J'arrive à lui arracher un petit éclat de rire avant que la situation ne le rattrape. Il soupire bruyamment, ses poumons frémissants à l'expiration.

- Je ne sais vraiment pas, il continue malgré tout. J'ai toujours fait ce travail mais je commence à en avoir marre. Je m'ennuie, j'ai tout vu tout fait et comme on me le dit, à long terme je ne suis pas sûr que ça soit bien. Je suis prêt à changer je crois, à voir autre chose. Mais quoi ? C'est là tout le problème. Se jeter dans le vide, c'est déjà un premier pas, mais faut voir avant ce qu'il y'a à l'arrivée.

Je comprends ce qu'il veut dire. Quand je me suis lancée dans la danse, je savais que seulement deux choses pouvaient m'écarter de mon rêve : une blessure ou le niveau. J'ai eu la blessure. Contrairement à moi, Nate veut changer de carrière sans savoir où se lancer et ce qui l'attend à l'arrivée. Il n'a pas tort dans sa réflexion, je comprends que ça puisse lui faire peur. Moi aussi, j'avais peur avec le cancer parce que je ne maîtrisais pas. Je pense que Nate pense beaucoup à ça.

Actuellement, il maitrise sa vie. Il a son appartement, sa routine, un job et tout roule. S'il quitte son job, tout le reste est menacé, il risque de ne plus rien maîtriser. Ce n'est pas seulement un changement de carrière, mais de vie là.

- Tous ceux qui me poussent à partir me disent que c'est pour mon bien, que je dois le faire. Mais ils me disent tous ça en ayant réussit leur vie. Quand ils se sont écartés de ce milieu, ils n'étaient pas seuls. Ma mère a trouvé du travail grâce à John, Harper a pu reprendre ses études sous la sollicitude de Greyson. Tes parents étaient deux à se jeter dans le vide, donc plus facile de se rétamer si ça marche pas mais en même temps c'est plus facile à deux. Et Eden, c'est un cas à part. Moi, j'ai rien de tout ça. Je suis seul, je n'ai pas de projet et rien qui me permette de me rattraper si je me rétame.

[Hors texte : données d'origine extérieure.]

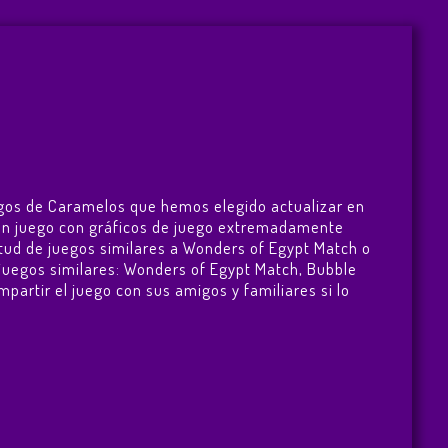
egos de Caramelos que hemos elegido actualizar en
s un juego con gráficos de juego extremadamente
tud de juegos similares a Wonders of Egypt Match o
juegos similares:
Wonders of Egypt Match
,
Bubble
mpartir el juego con sus amigos y familiares si lo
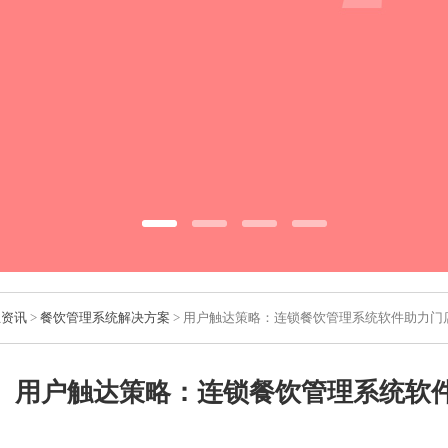
业资讯
>
餐饮管理系统解决方案
> 用户触达策略：连锁餐饮管理系统软件助力门
用户触达策略：连锁餐饮管理系统软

Il déglutit péniblement en reniflant mais je n'ai pas de mouchoir sur moi à lui proposer. De toute façon, au point où il en est niveau morve, ça ne changera pas grand-chose.

- Tu as tort, Nate.

Il lâche la contemplation de ses chaussures pour planter ses iris dans les miennes. Je souris doucement en écartant une mèche humide de sa joue.

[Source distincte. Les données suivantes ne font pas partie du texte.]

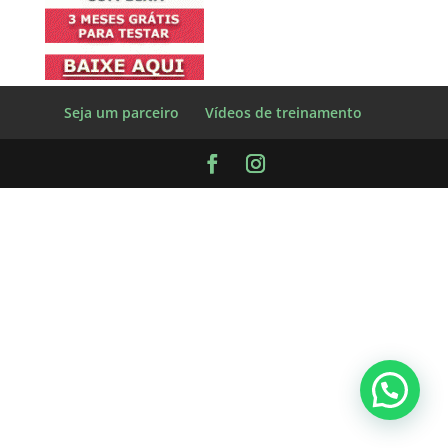
Seja um parceiro
Vídeos de treinamento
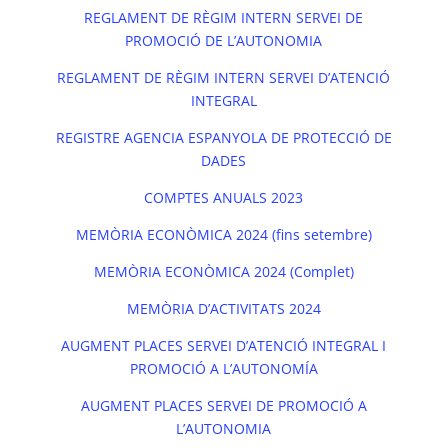
REGLAMENT DE RÈGIM INTERN SERVEI DE
PROMOCIÓ DE L’AUTONOMIA
REGLAMENT DE RÈGIM INTERN SERVEI D’ATENCIÓ
INTEGRAL
REGISTRE AGENCIA ESPANYOLA DE PROTECCIÓ DE
DADES
COMPTES ANUALS 2023
MEMÒRIA ECONÒMICA 2024 (fins setembre)
MEMÒRIA ECONÒMICA 2024 (Complet)
MEMÒRIA D’ACTIVITATS 2024
AUGMENT PLACES SERVEI D’ATENCIÓ INTEGRAL I
PROMOCIÓ A L’AUTONOMÍA
AUGMENT PLACES SERVEI DE PROMOCIÓ A
L’AUTONOMIA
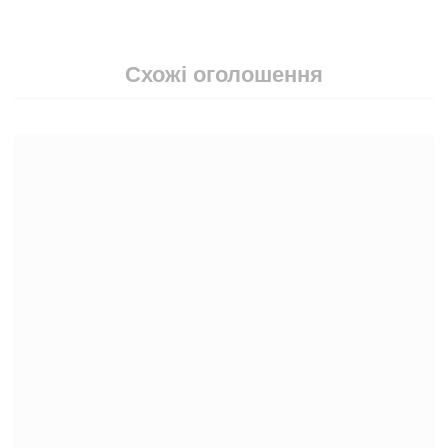
Схожі оголошення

- Tu m'as moi maintenant, tu ne te souviens pas ? Même si on y va mollo, qu'on attend de voir ce que le temps fait, je suis là. Si tu te rétames, tu ne pourras pas faire pire que moi.

Je ne lui laisse pas le temps de répondre parce que je sais qu'il va râler ou me contre-dire. Je me contente de l'attirer dans mes bras. Il m'enlace et je le serre plus fort pour lui montrer que je suis là. Dans tous les cas, je n'irai pas bien loin, je ne suis pas sûre de pouvoir me relever.